Gaston Juchet's interest in drawing begun when he was a boarder at the Lycée Louis-le-Grand in Paris. He graduated with engineering degrees from the École Centrale Paris. In 1958, after his military service, he joined Renault's research and development department as an aerodynamics engineer. His first work within the company was a facelifting for the Frégate. Later, he was the key developer of the project 115, which would become the Renault 16. From 1963 onwards, he was one of the most important designers within Renault. In 1965, he was officially appointed chief of Renault Styling. During the following years, he participated in the design of various Renault cars such as the Renaults 12, 15, 17, 5 (although the 5 was mostly designed by Michel Boué), 6, 30, 20 and the Alpine A310. In 1975, Robert Opron took the direction of Renault Styling, and Juchet was made one of his assistants along with Jacques Nocher. When Opron left the company in 1984, Juchet became again chief designer until he was replaced by Patrick le Quément in 1987.

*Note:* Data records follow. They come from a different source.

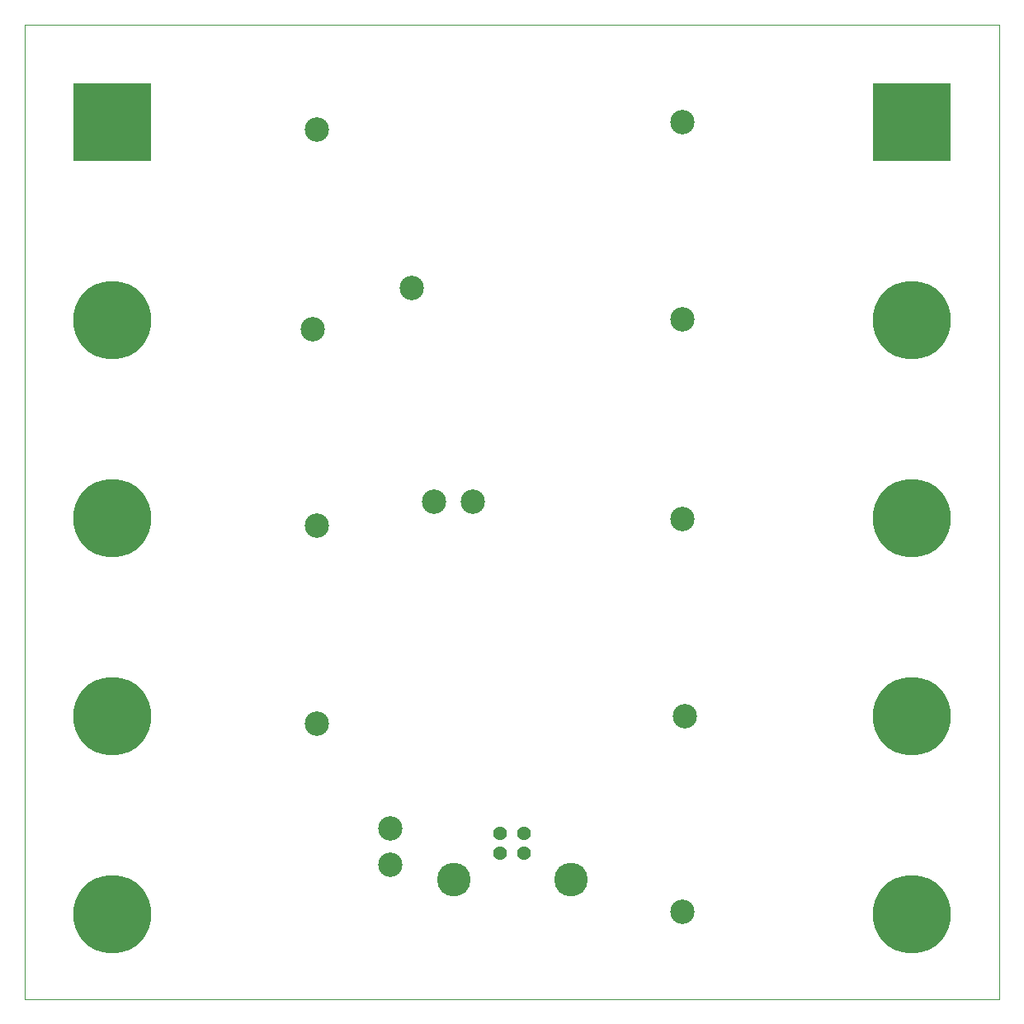
<source format=gbs>
%TF.GenerationSoftware,KiCad,Pcbnew,7.0.10*%
%TF.CreationDate,2024-02-21T11:02:04+01:00*%
%TF.ProjectId,CIFAM,43494641-4d2e-46b6-9963-61645f706362,rev?*%
%TF.SameCoordinates,Original*%
%TF.FileFunction,Soldermask,Bot*%
%TF.FilePolarity,Negative*%
%FSLAX46Y46*%
G04 Gerber Fmt 4.6, Leading zero omitted, Abs format (unit mm)*
G04 Created by KiCad (PCBNEW 7.0.10) date 2024-02-21 11:02:04*
%MOMM*%
%LPD*%
G01*
G04 APERTURE LIST*
%ADD10C,2.500000*%
%ADD11R,8.000000X8.000000*%
%ADD12O,8.000000X8.000000*%
%ADD13C,1.431111*%
%ADD14C,3.450000*%
%TA.AperFunction,Profile*%
%ADD15C,0.100000*%
%TD*%
G04 APERTURE END LIST*
D10*
%TO.C,SDA*%
X133300000Y-89600000D03*
%TD*%
%TO.C,OUTJ4*%
X121300000Y-112362500D03*
%TD*%
%TO.C,INJ3*%
X158800000Y-91412500D03*
%TD*%
%TO.C,INJ1*%
X158800000Y-50662500D03*
%TD*%
%TO.C,OUTJ3*%
X121300000Y-92062500D03*
%TD*%
%TO.C,2.048V*%
X131025000Y-67662500D03*
%TD*%
%TO.C,SCL*%
X137300000Y-89600000D03*
%TD*%
D11*
%TO.C,J2*%
X182297500Y-50657500D03*
D12*
X182297500Y-70977500D03*
X182297500Y-91297500D03*
X182297500Y-111617500D03*
X182297500Y-131937500D03*
%TD*%
D11*
%TO.C,J4*%
X100297500Y-50657500D03*
D12*
X100297500Y-70977500D03*
X100297500Y-91297500D03*
X100297500Y-111617500D03*
X100297500Y-131937500D03*
%TD*%
D13*
%TO.C,J1*%
X140050000Y-123672500D03*
X142550000Y-123672500D03*
X142550000Y-125672500D03*
X140050000Y-125672500D03*
D14*
X135280000Y-128382500D03*
X147320000Y-128382500D03*
%TD*%
D10*
%TO.C,OUTJ1*%
X121300000Y-51462500D03*
%TD*%
%TO.C,INJ4*%
X159050000Y-111662500D03*
%TD*%
%TO.C,5V*%
X128800000Y-123162500D03*
%TD*%
%TO.C,GND*%
X158800000Y-131662500D03*
%TD*%
%TO.C,OUTJ2*%
X120800000Y-71962500D03*
%TD*%
%TO.C,INJ2*%
X158800000Y-70912500D03*
%TD*%
%TO.C,3.3V*%
X128800000Y-126912500D03*
%TD*%
D15*
X191300000Y-140662500D02*
X91300000Y-140662500D01*
X91300000Y-40662500D02*
X191300000Y-40662500D01*
X91300000Y-140662500D02*
X91300000Y-40662500D01*
X191300000Y-40662500D02*
X191300000Y-140662500D01*
M02*

</source>
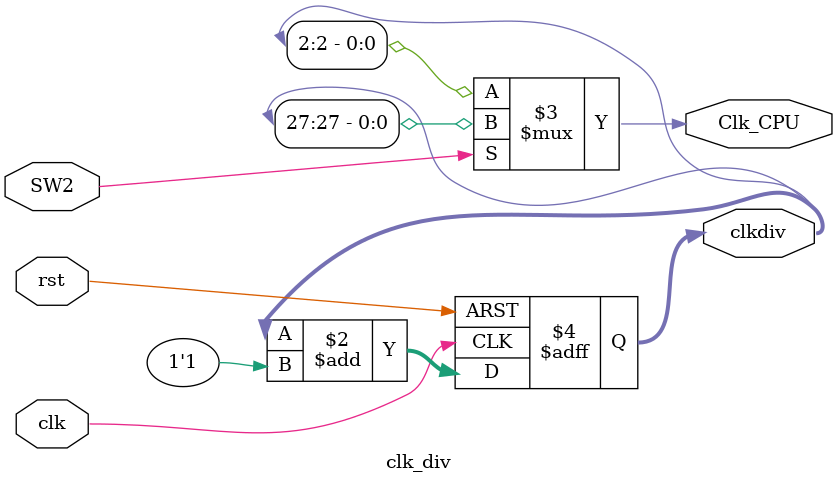
<source format=v>
`timescale 1ns / 1ps
module clk_div(input clk,
					input rst,
					input SW2,
					output reg[31:0]clkdiv,
					output Clk_CPU
					);

// Clock divider-Ê±ÖÓ·ÖÆµÆ÷


	always @ (posedge clk or posedge rst) begin
		if (rst) clkdiv <= 0; else clkdiv <= clkdiv + 1'b1; end

	assign Clk_CPU=(SW2)? clkdiv[27] : clkdiv[2];

endmodule

</source>
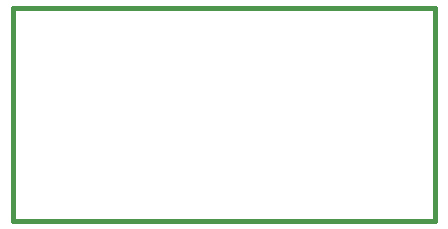
<source format=gko>
G04 Layer_Color=16711935*
%FSLAX23Y23*%
%MOIN*%
G70*
G01*
G75*
%ADD85C,0.018*%
D85*
X-50Y-55D02*
X1354D01*
X-50D02*
Y655D01*
X1354Y-55D02*
Y655D01*
X-50D02*
X1354D01*
M02*

</source>
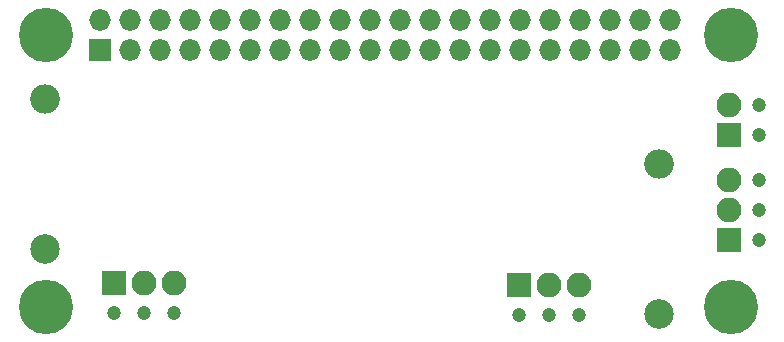
<source format=gbs>
G04 #@! TF.FileFunction,Soldermask,Bot*
%FSLAX46Y46*%
G04 Gerber Fmt 4.6, Leading zero omitted, Abs format (unit mm)*
G04 Created by KiCad (PCBNEW 4.0.7-e2-6376~61~ubuntu18.04.1) date Sat Apr  6 21:01:49 2019*
%MOMM*%
%LPD*%
G01*
G04 APERTURE LIST*
%ADD10C,0.100000*%
%ADD11O,2.100580X2.100580*%
%ADD12R,2.100580X2.100580*%
%ADD13C,1.201600*%
%ADD14C,2.501600*%
%ADD15O,2.501600X2.501600*%
%ADD16C,4.601600*%
%ADD17R,1.828800X1.828800*%
%ADD18O,1.828800X1.828800*%
G04 APERTURE END LIST*
D10*
D11*
X164690000Y-101310000D03*
D12*
X164690000Y-106390000D03*
D11*
X164690000Y-103850000D03*
D13*
X167230000Y-106390000D03*
X167230000Y-103850000D03*
X167230000Y-101310000D03*
D11*
X164690000Y-94950000D03*
D12*
X164690000Y-97490000D03*
D13*
X167230000Y-97490000D03*
X167230000Y-94950000D03*
D11*
X152050000Y-110150000D03*
D12*
X146970000Y-110150000D03*
D11*
X149510000Y-110150000D03*
D13*
X146970000Y-112690000D03*
X149510000Y-112690000D03*
X152050000Y-112690000D03*
D11*
X117754800Y-109979200D03*
D12*
X112674800Y-109979200D03*
D11*
X115214800Y-109979200D03*
D13*
X112674800Y-112519200D03*
X115214800Y-112519200D03*
X117754800Y-112519200D03*
D14*
X106832800Y-107109000D03*
D15*
X106832800Y-94409000D03*
D14*
X158790000Y-112590000D03*
D15*
X158790000Y-99890000D03*
D16*
X164891100Y-88993600D03*
X164891100Y-111993600D03*
X106891100Y-111993600D03*
D17*
X111491100Y-90293600D03*
D18*
X111491100Y-87753600D03*
X114031100Y-90293600D03*
X114031100Y-87753600D03*
X116571100Y-90293600D03*
X116571100Y-87753600D03*
X119111100Y-90293600D03*
X119111100Y-87753600D03*
X121651100Y-90293600D03*
X121651100Y-87753600D03*
X124191100Y-90293600D03*
X124191100Y-87753600D03*
X126731100Y-90293600D03*
X126731100Y-87753600D03*
X129271100Y-90293600D03*
X129271100Y-87753600D03*
X131811100Y-90293600D03*
X131811100Y-87753600D03*
X134351100Y-90293600D03*
X134351100Y-87753600D03*
X136891100Y-90293600D03*
X136891100Y-87753600D03*
X139431100Y-90293600D03*
X139431100Y-87753600D03*
X141971100Y-90293600D03*
X141971100Y-87753600D03*
X144511100Y-90293600D03*
X144511100Y-87753600D03*
X147051100Y-90293600D03*
X147051100Y-87753600D03*
X149591100Y-90293600D03*
X149591100Y-87753600D03*
X152131100Y-90293600D03*
X152131100Y-87753600D03*
X154671100Y-90293600D03*
X154671100Y-87753600D03*
X157211100Y-90293600D03*
X157211100Y-87753600D03*
X159751100Y-90293600D03*
X159751100Y-87753600D03*
D16*
X106891100Y-88993600D03*
M02*

</source>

Juchet introduced modern methods of prototyping (UNISURF) and Computer Aided Design (CAD) in the Renault design and favoured synergies with Italian experts such as Marcello Gandini, Giorgetto Giugiaro and Sergio Coggiola and with the chief designer of American Motors (then a company associated with Renault), Dick Teague.

==Awards==
Juchet won the French Grand Prix of Industrial Design in 1976.